Was jedoch ein bisschen in die Irre führt, ist die Frage nach Krebs als Umweltkrankheit im Titel. Das klingt mir zu sehr nach Natur, und so meint Runow es auch nicht. Wenn schon seit Jahrtausenden genetische Faktoren wie das Brustkrebsgen angelegt gewesen sind, die in der normalen Lebensspanne zugeschlagen haben oder eben nicht, sind die meisten krebserregenden Faktoren in Klaus-Dietrich Runows Buch von Menschen gemacht. Dazu gehören Arbeitsbedingungen ebenso wie der Umgang mit Chemikalien, Verstrahlung durch Elektrogeräte, Bewegungsmangel und Übergewicht. Die Liste lässt sich erweitern um Alkohol, Rauschgift, Partydrogen, Rauchen, Medikamente, (medizinische) Strahlenbelastungen, Lebensmittel und vieles mehr.

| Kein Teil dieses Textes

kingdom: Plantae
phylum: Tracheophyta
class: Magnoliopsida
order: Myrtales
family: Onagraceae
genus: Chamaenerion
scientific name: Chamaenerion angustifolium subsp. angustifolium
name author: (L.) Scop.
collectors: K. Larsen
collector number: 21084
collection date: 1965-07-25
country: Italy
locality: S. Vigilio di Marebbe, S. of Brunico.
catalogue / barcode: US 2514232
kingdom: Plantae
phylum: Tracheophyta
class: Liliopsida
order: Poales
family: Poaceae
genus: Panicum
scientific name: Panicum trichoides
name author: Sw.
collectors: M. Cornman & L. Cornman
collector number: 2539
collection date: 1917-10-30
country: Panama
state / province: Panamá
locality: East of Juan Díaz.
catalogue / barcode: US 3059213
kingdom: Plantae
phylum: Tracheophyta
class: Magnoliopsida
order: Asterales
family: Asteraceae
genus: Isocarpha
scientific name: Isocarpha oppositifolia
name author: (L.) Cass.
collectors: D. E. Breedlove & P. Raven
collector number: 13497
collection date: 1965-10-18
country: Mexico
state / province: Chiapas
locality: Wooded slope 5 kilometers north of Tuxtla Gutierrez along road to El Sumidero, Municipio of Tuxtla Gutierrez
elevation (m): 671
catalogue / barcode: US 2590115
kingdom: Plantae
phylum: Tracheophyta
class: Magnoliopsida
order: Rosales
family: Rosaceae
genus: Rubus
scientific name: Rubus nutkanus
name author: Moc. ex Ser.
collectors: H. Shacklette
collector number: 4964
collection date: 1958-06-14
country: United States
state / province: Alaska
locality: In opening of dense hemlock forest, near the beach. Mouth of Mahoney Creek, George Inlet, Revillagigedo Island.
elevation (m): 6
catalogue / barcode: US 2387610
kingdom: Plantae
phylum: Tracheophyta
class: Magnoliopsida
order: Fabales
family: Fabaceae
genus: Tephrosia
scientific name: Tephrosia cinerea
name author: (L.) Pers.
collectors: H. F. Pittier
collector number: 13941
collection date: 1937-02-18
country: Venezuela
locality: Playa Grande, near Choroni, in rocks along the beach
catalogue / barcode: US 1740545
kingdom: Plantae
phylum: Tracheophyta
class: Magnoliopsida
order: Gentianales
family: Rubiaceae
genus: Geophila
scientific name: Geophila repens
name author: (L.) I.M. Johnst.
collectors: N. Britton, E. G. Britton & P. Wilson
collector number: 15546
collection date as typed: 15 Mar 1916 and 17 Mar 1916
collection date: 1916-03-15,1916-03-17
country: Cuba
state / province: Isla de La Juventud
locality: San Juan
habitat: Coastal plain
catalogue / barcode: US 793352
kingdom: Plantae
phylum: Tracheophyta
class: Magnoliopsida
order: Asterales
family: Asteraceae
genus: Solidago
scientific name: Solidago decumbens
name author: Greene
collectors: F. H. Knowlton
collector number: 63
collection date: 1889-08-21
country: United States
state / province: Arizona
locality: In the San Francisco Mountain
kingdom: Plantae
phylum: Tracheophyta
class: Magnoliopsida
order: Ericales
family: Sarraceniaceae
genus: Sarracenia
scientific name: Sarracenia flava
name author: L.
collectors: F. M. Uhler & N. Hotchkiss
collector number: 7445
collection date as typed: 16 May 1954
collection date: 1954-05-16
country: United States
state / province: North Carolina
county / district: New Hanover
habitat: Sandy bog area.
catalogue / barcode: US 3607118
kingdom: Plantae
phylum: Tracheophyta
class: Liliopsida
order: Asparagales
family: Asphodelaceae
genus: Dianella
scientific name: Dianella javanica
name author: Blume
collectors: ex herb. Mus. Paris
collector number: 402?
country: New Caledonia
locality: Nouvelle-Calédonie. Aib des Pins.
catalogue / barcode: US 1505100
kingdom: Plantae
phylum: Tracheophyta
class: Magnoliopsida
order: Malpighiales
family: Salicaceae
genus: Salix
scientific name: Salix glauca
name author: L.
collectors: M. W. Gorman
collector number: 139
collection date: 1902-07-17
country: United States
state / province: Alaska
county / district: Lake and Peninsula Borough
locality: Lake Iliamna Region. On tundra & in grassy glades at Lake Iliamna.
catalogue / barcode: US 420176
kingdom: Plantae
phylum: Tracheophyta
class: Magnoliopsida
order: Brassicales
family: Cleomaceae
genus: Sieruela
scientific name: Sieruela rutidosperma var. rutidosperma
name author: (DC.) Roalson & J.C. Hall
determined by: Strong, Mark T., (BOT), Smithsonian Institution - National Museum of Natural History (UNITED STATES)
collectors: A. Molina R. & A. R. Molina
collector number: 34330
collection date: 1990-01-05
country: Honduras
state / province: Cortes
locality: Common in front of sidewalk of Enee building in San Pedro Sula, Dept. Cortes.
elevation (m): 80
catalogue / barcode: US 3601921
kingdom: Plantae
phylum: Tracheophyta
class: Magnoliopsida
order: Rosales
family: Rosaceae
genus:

Wir haben einen gewissen Einfluss darauf, das Risiko einer Erkrankung zu verringern, indem wir bewusster einkaufen, unser Leben mit Auszeiten organisieren, uns gesünder ernähren, bescheidener und mit mehr Zufriedenheit leben, belastende Situationen - und Mitmenschen - meiden, uns notfalls zurückfallen lassen, statt immer »vorne mitlaufen« zu wollen. Das alles verhindert nicht, was ohnehin jeden erwartet, dass das Leben irgendwann eben endet. Den Patienten selbst gibt Runow mit seinem Buch Einblick in die Wirkungszusammenhänge von (menschengemachten) Umweltfaktoren und Krebs. Seine Ratschläge zur Pysiotherapie bis hin zur Ernährung sollten Betroffenen Mut machen, selbst etwas für ihre eigene Heilung zu tun.